To put it another way, numbers can play a role in forming phenomena, bringing them into being, and making sense of them. Numbers are not neutral or objective, despite popular belief, especially when it comes to qualitative sources of knowledge. They are inextricably linked to what is deemed valuable, serving as both a source of value and a measure of it, as well as representing what is deemed valuable to quantify in the first place (West 2014). Digital data objects that are converted to numbers by digital technologies are both products of socio-technical devices and devices in and of themselves, with agency and power.
There is no such thing as “raw” data; in fact, “raw data” is an oxymoron, according to the memorable title of one book on the subject (Gitelman 2013). There are conventions and practices for locating, recording, archiving and categorizing data that are configured by the data itself.
Specific beliefs, judgments, values, and cultural assumptions that ‘cook’ the data from the start, never leaving it in a ‘raw’ state (Baym 2013; Boyd and Crawford 2012; Gitelman and Jackson 2013; Räsänen and Nyce 2013).

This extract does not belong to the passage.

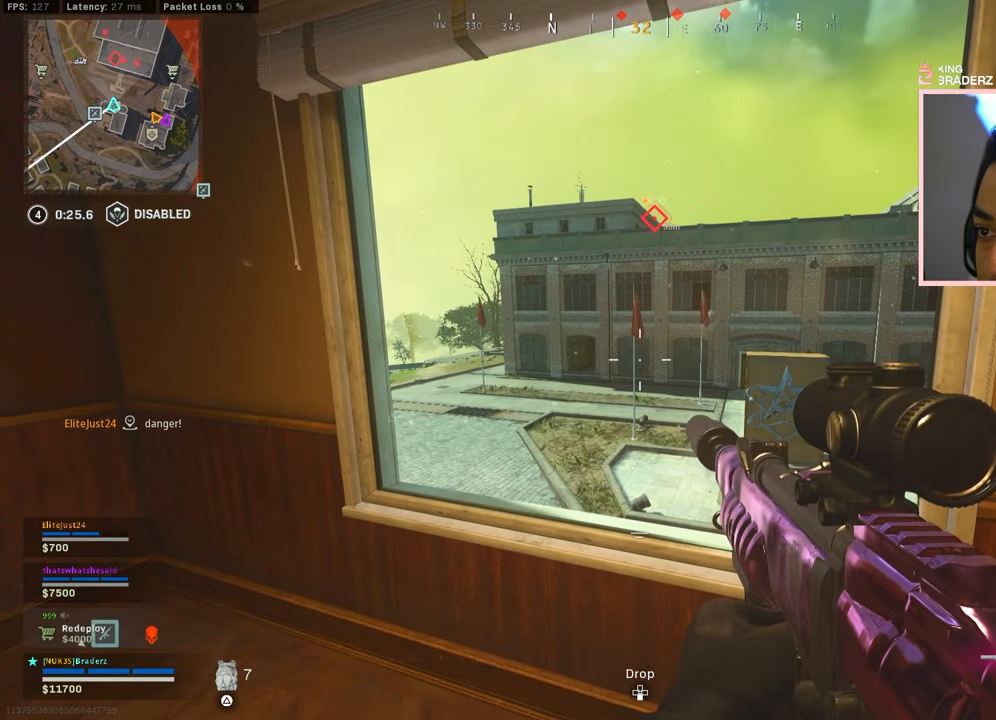
{"buttons": [], "left_stick": "center", "right_stick": "center", "events": [[66, "TRIANGLE", "down"], [66, "left_stick", "down-right"], [166, "TRIANGLE", "up"], [200, "TRIANGLE", "down"], [216, "left_stick", "center"], [283, "TRIANGLE", "up"]]}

Digital data is co-produced or co-authored by those who create the software and devices that elicit and archive it, the coders who create the algorithms in the software, and those who use these technologies rather than pre-existing items of information. Individuals or institutions that archive data have a significant impact on how the data is organized and classified, and thus on how potential users can access and retrieve the data (Beer 2013a).
Big data discourses and practices have also spawned new ways of conceptualizing people and their actions. Indeed, it has been argued that our’ data selves,’ as defined by the data we and others collect on ourselves, represent human subjects. ‘digitized humans’ or ‘data-generating machines’ are two terms for data archives (McFedries 2013).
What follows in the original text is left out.